─── PAGE EXCERPT

I'm using google bigquery and try to understand monthly churn from the following table, e.g. 1 user (C) churned, and 1 user (D) is new.
My thought was to self join and see which user shows 'null' in current month as a churn, 'null' in previous month is new. But the query returns to "left" join result when I'm using "full join". How should I fix it? I'll be open to other approach as well! thank you!
userid | active_month |
---|---|
A | Jan 2022 |
B | Jan 2022 |
D | Jan 2022 |
A | Dec 2021 |
B | Dec 2021 |
C | Dec 2021 |
A | Nov 2021 |
B | Nov 2021 |
select
t1.active_month,
count(distinct t1.userid) recent_user,
count(distinct t2.userid) previous_user,
count(distinct case when t1.userid is null then t2.userid end) as churned_user,
count(distinct case when t2.user is null then t1.userid end) as new_user
from table t1
full outer join table t2
on t1.active_month = datesub(t2.active_month, interval 1 month)

──────

--- REQUIRED ACTION A ---
In the BigQuery churn post, which user is given as having churned?

─── EXERCISE INPUTS

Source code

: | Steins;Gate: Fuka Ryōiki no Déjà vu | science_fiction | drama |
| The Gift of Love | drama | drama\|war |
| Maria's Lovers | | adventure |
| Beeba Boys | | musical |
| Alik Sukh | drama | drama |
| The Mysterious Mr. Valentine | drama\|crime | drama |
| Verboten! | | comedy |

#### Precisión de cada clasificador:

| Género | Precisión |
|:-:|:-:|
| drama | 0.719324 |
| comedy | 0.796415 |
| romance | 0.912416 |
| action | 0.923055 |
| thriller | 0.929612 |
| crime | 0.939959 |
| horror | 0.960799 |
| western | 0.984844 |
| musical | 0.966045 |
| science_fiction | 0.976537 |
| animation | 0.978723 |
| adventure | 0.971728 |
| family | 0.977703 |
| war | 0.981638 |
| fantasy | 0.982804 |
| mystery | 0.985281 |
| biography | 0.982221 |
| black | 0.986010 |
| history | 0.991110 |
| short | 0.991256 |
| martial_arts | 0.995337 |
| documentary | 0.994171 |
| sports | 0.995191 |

──────

--- REQUIRED ACTION B ---
From the records, copy the stretch from the line containing "science_fiction | drama |" through the line containing "drama\|crime | drama |", both included, and nothing else.

--- EXPECTED ANSWER A ---
User C.

--- EXPECTED ANSWER B ---
: | Steins;Gate: Fuka Ryōiki no Déjà vu | science_fiction | drama |
| The Gift of Love | drama | drama\|war |
| Maria's Lovers | | adventure |
| Beeba Boys | | musical |
| Alik Sukh | drama | drama |
| The Mysterious Mr. Valentine | drama\|crime | drama |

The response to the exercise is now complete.